Technology affects almost every area of modern life, and its far-reaching impact is only becoming more pronounced as a growing global middle class utilizes a range of new devices and services and the world becomes increasingly connected. With these big trends underway, the technology sector is home to stocks with some of the best growth potential on the market, and selecting strong tech companies can have a huge positive impact on your portfolio over time.
With that in mind, we asked three Motley Fool contributors to identify a stock that deserves consideration for your portfolio this September. Here are the companies they picked.
A leader in outsourcing services
Companies of all shapes depend on EPAM to help them create custom applications or develop full software products that help keep their businesses humming. Those products are often considered to be mission-critical and are complex to create, so once a new client learns to trust EPAM, it tends to stay very loyal. In fact, EPAM's top 10 clients have been buying from the company for an average of nine years.
EPAM has also done a great job at diversifying its customer base so it's not overly dependent on any one sector of the economy. The company's clients come from a variety of industries, like media and entertainment, life sciences and healthcare, travel, financial services, and more.
What investors should love about this business model is that the need for EPAM's services is constant, so the company has tremendous insight into its future revenue and profit streams. EPAM estimates that almost 90% of its full-year revenue is predictable at the start of the year, which should give investors high confidence when management gives its guidance. That should bring a smile to investors' faces as the company is projecting currency-neutral revenue growth of 26% this year and earnings per share of at least $2.97. I think those numbers are highly achievable, as over the last five years EPAM's revenue growth rate has actually been closer to 33%.
Over the longer term, Wall Street projects that EPAM will grow its profits by 20%, which is an impressive number for a company that is trading at only 19 times next year's earnings estimates. That makes EPAM Systems a great tech stock to consider buying.
A security standout
Tim Brugger: In an industry noted for its wild stock price fluctuations, data security provider Check Point Software Technologies (NASDAQ:CHKP) bucks the trend. CEO Gil Shwed has no interest in forgoing bottom-line growth strictly to fund revenue gains of 30% or even 40% -- as Check Point's peers do.
Last quarter was typical of what to expect from Check Point, which is why it's an ideal choice in September for slightly more conservative investors not interested in stock price roller-coaster rides. Check Point reported $423 million in sales last quarter, good for a 7% year-over-year improvement. Better still -- and a significant difference relative to Check Point's peers -- not only was the company profitable, but earnings per share (EPS) jumped 8% compared to 2015's Q2, and 10% after excluding one-time items.

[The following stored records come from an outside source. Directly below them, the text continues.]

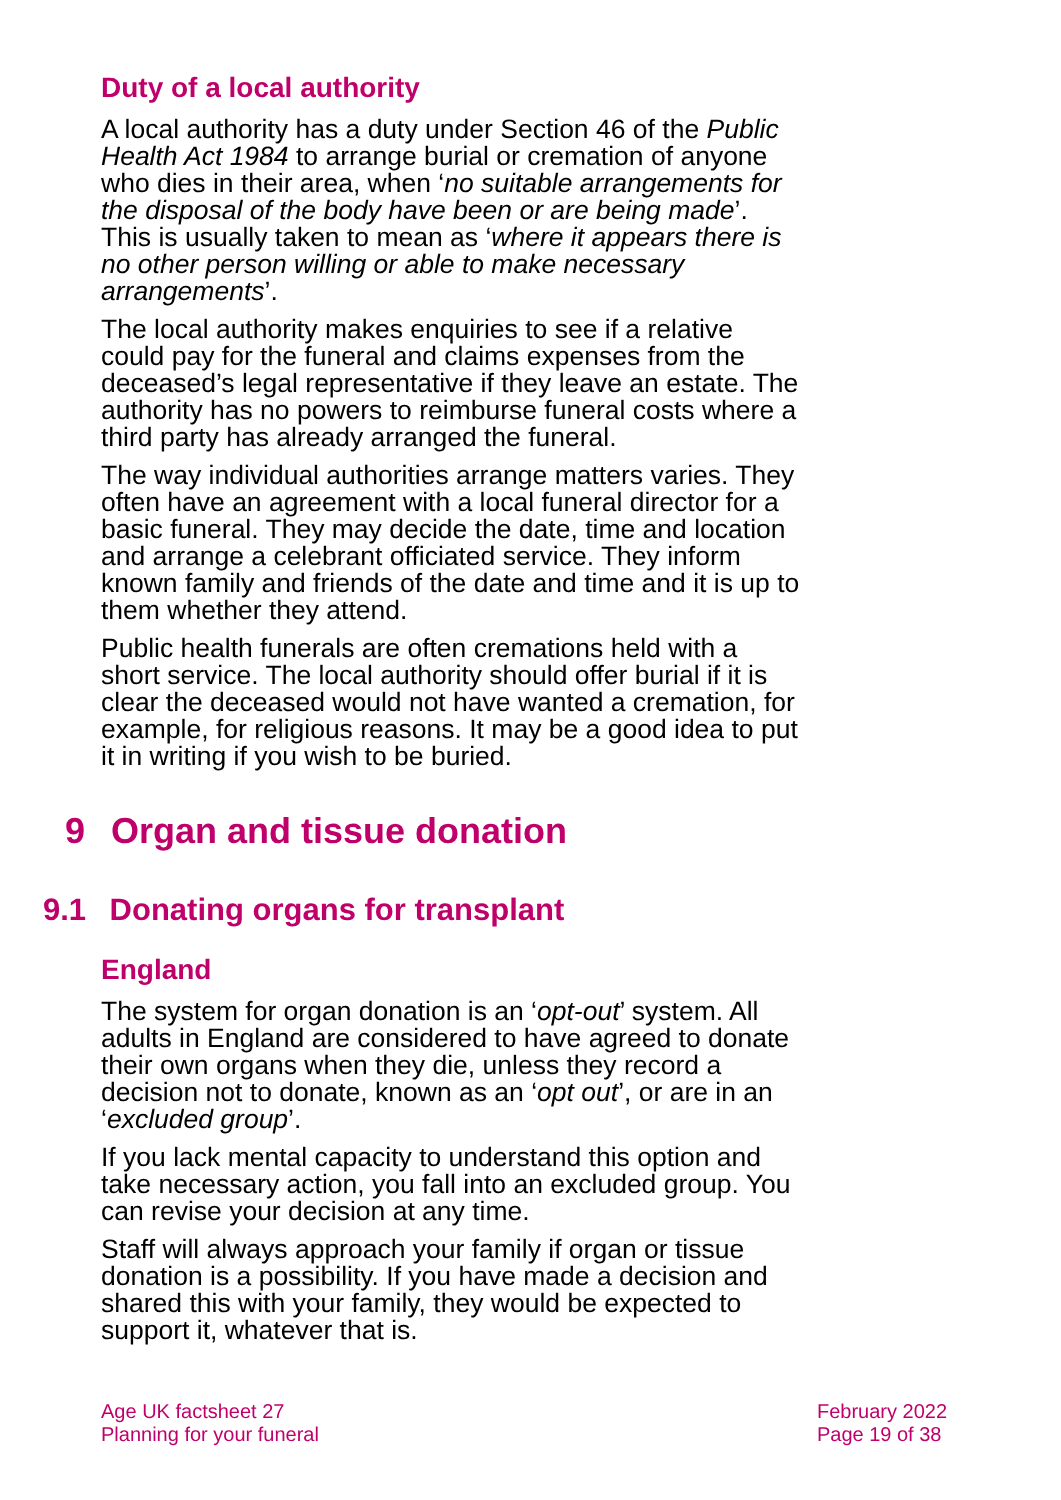Duty of a local authority
A local authority has a duty under Section 46 of the Public Health Act 1984 to arrange burial or cremation of anyone who dies in their area, when ‘no suitable arrangements for the disposal of the body have been or are being made’. This is usually taken to mean as ‘where it appears there is no other person willing or able to make necessary arrangements’.
The local authority makes enquiries to see if a relative could pay for the funeral and claims expenses from the deceased’s legal representative if they leave an estate. The authority has no powers to reimburse funeral costs where a third party has already arranged the funeral.
The way individual authorities arrange matters varies. They often have an agreement with a local funeral director for a basic funeral. They may decide the date, time and location and arrange a celebrant officiated service. They inform known family and friends of the date and time and it is up to them whether they attend.
Public health funerals are often cremations held with a short service. The local authority should offer burial if it is clear the deceased would not have wanted a cremation, for example, for religious reasons. It may be a good idea to put it in writing if you wish to be buried.
9 Organ and tissue donation
9.1 Donating organs for transplant
England
The system for organ donation is an ‘opt-out’ system. All adults in England are considered to have agreed to donate their own organs when they die, unless they record a decision not to donate, known as an ‘opt out’, or are in an ‘excluded group’.
If you lack mental capacity to understand this option and take necessary action, you fall into an excluded group. You can revise your decision at any time.
Staff will always approach your family if organ or tissue donation is a possibility. If you have made a decision and shared this with your family, they would be expected to support it, whatever that is.
Age UK factsheet 27
Planning for your funeral
February 2022
Page 19 of 38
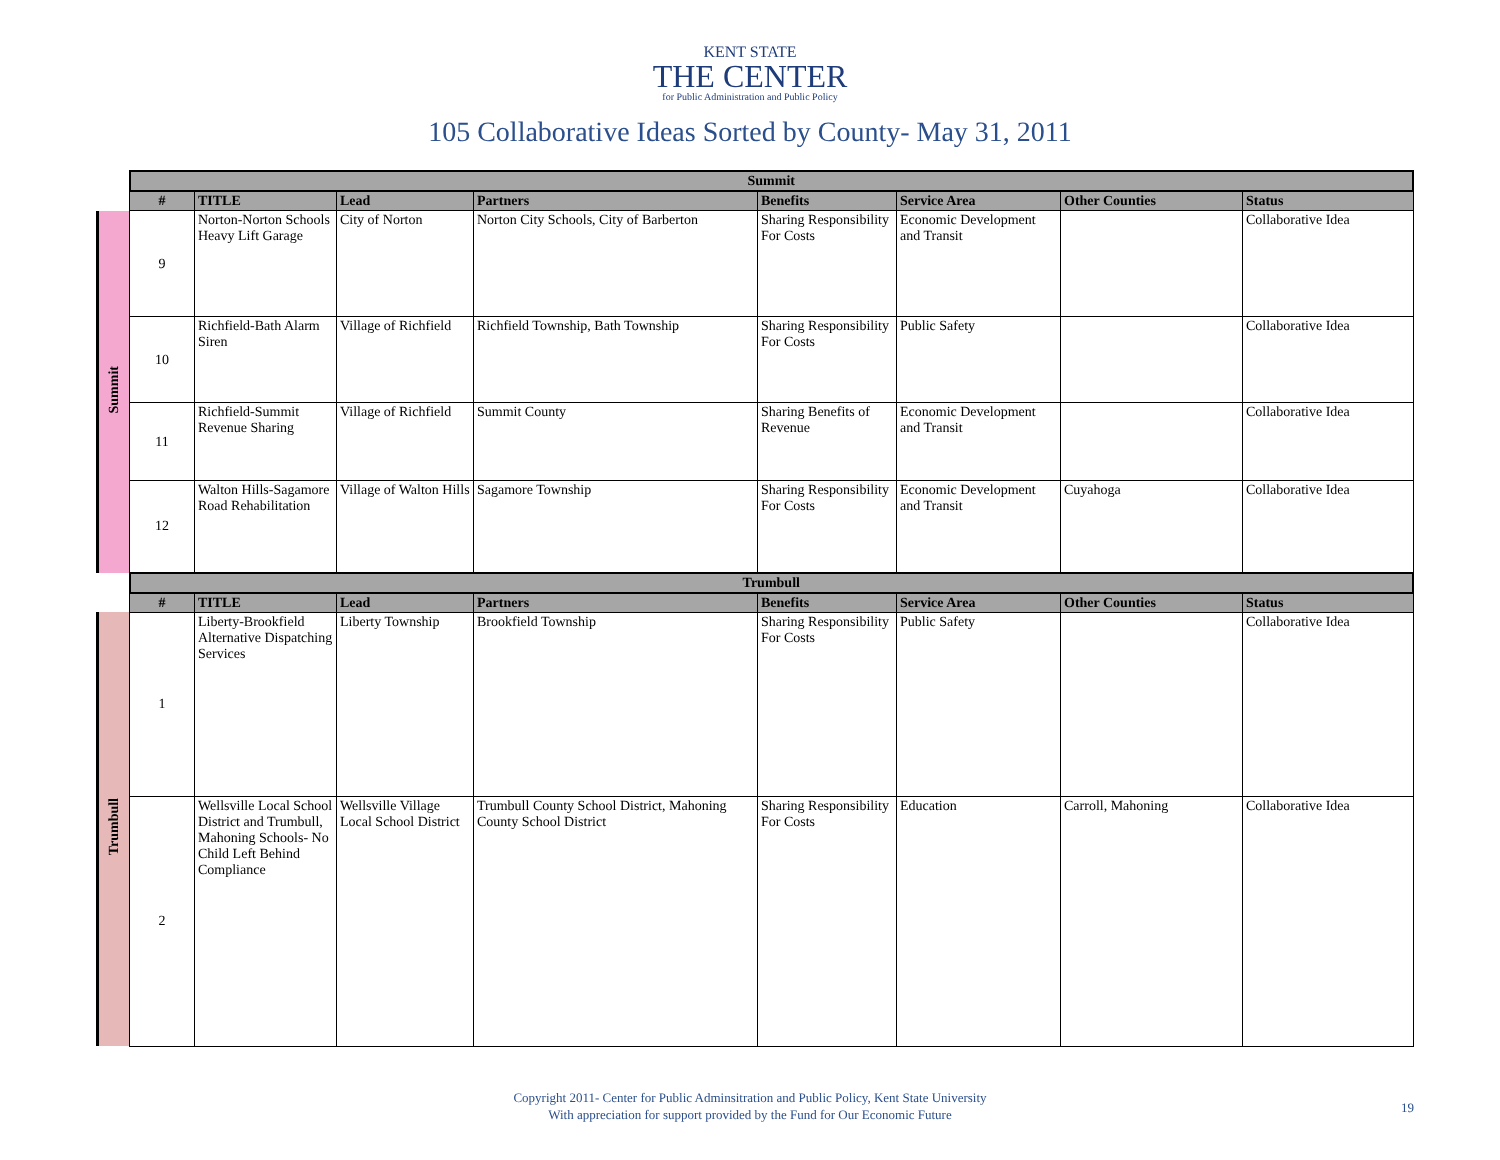KENT STATE
THE CENTER
for Public Administration and Public Policy
105 Collaborative Ideas Sorted by County- May 31, 2011
| | Summit | | | | | | | |
| | # | TITLE | Lead | Partners | Benefits | Service Area | Other Counties | Status |
| Summit | 9 | Norton-Norton Schools Heavy Lift Garage | City of Norton | Norton City Schools, City of Barberton | Sharing Responsibility For Costs | Economic Development and Transit | | Collaborative Idea |
| | 10 | Richfield-Bath Alarm Siren | Village of Richfield | Richfield Township, Bath Township | Sharing Responsibility For Costs | Public Safety | | Collaborative Idea |
| | 11 | Richfield-Summit Revenue Sharing | Village of Richfield | Summit County | Sharing Benefits of Revenue | Economic Development and Transit | | Collaborative Idea |
| | 12 | Walton Hills-Sagamore Road Rehabilitation | Village of Walton Hills | Sagamore Township | Sharing Responsibility For Costs | Economic Development and Transit | Cuyahoga | Collaborative Idea |
| | Trumbull | | | | | | | |
| | # | TITLE | Lead | Partners | Benefits | Service Area | Other Counties | Status |
| Trumbull | 1 | Liberty-Brookfield Alternative Dispatching Services | Liberty Township | Brookfield Township | Sharing Responsibility For Costs | Public Safety | | Collaborative Idea |
| | 2 | Wellsville Local School District and Trumbull, Mahoning Schools- No Child Left Behind Compliance | Wellsville Village Local School District | Trumbull County School District, Mahoning County School District | Sharing Responsibility For Costs | Education | Carroll, Mahoning | Collaborative Idea |
Copyright 2011- Center for Public Adminsitration and Public Policy, Kent State University
With appreciation for support provided by the Fund for Our Economic Future
19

Digging a bit deeper exposes what differentiates Check Point even further from its "spend at all costs" competitors. Check Point's ongoing expense management was a key to its posting such strong EPS growth, even beyond its revenue gains. That's in contrast to Palo Alto Networks (NYSE: PANW), whose total operating expenses last quarter soared to 86% of total revenue. Check Point, on the other hand, spent 52% of its $423 million in sales on overhead. Check Point's conservative management philosophy isn't right for all investors: Some are willing to take more risk on a stock that just may deliver "the next big thing."
But for buy-and-hold investors who appreciate a strong management team, fundamentals that consistently deliver, and a stock that is cheap at just 15 times future earnings, Check Point is a sound tech stock to invest in this September.

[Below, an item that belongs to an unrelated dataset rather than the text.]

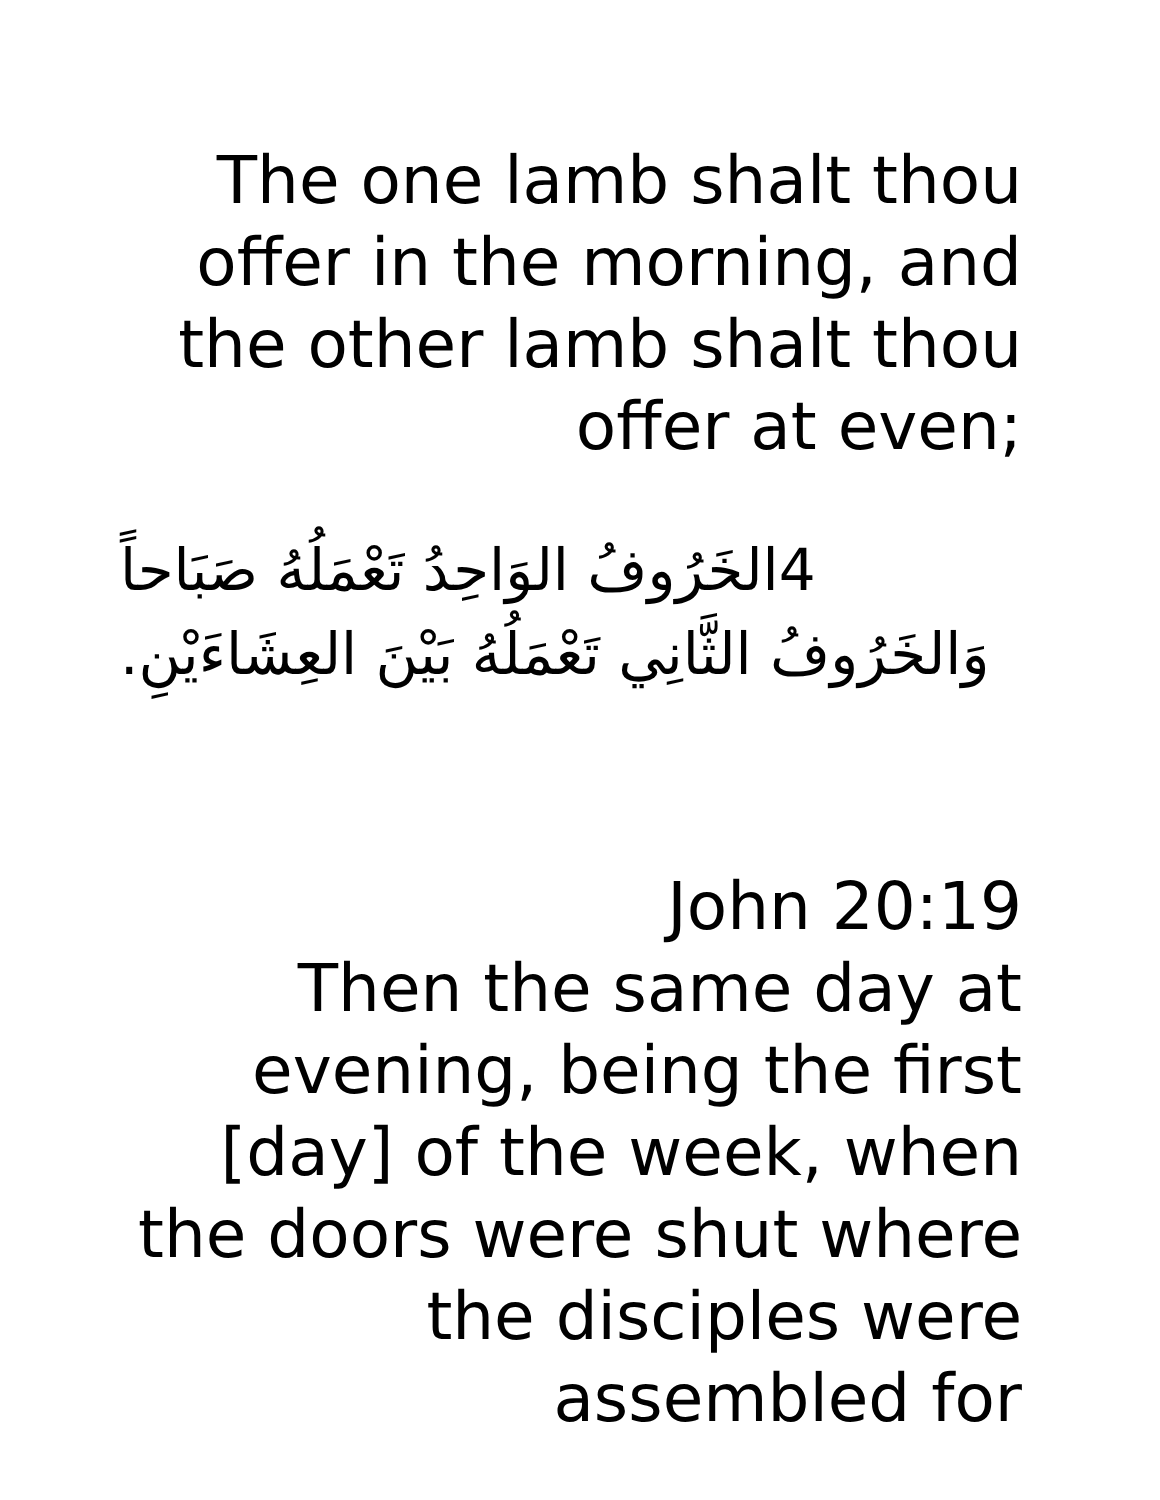The one lamb shalt thou offer in the morning, and the other lamb shalt thou offer at even;
4الخَرُوفُ الوَاحِدُ تَعْمَلُهُ صَبَاحاً وَالخَرُوفُ الثَّانِي تَعْمَلُهُ بَيْنَ العِشَاءَيْنِ.
John 20:19
Then the same day at evening, being the first [day] of the week, when the doors were shut where the disciples were assembled for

An industry leader with a strong dividend
Keith Noonan: Qualcomm (NASDAQ:QCOM) stock has gained just 18% over the last five years, lagging far behind the S&P 500's increase of roughly 82% and the Philadelphia Semiconductor Index's increase of roughly 114%, but the leading mobile chipmaker's comparatively slow growth, strong dividend profile, and opportunities in emerging segments could point to a buying opportunity.
The company's sales and earnings have fallen over the last two years due to stagnation in the mobile market and turbulence in the company's licensing business, and concerns remain about competition from third-party rivals and mobile original equipment manufacturers increasingly opting to produce their own chips, but Qualcomm looks poised to be a major beneficiary of the growth in device connectivity known as the Internet of Things (IoT), with a recent survey from consulting group LexInnova identifying the company as the leader in high-value IoT patents. The company's expertise in low-power-consumption chips should help it ride momentum as the need for modems and sensors increases.
On the returned-income side of things, Qualcomm has a great history of dividend growth, and the stock boasts a roughly 3.5% yield. The company has delivered payout increases for 13 years running, and its dividend has grown 146.5% over the last five years and 341.7% over the last 10 years, so investors can feel confident counting on continued payout increases.
Priced at roughly 14 times forward earnings estimates, Qualcomm is a potential value play, and packs an attractive income component that strengthens the case for holding the stock long term.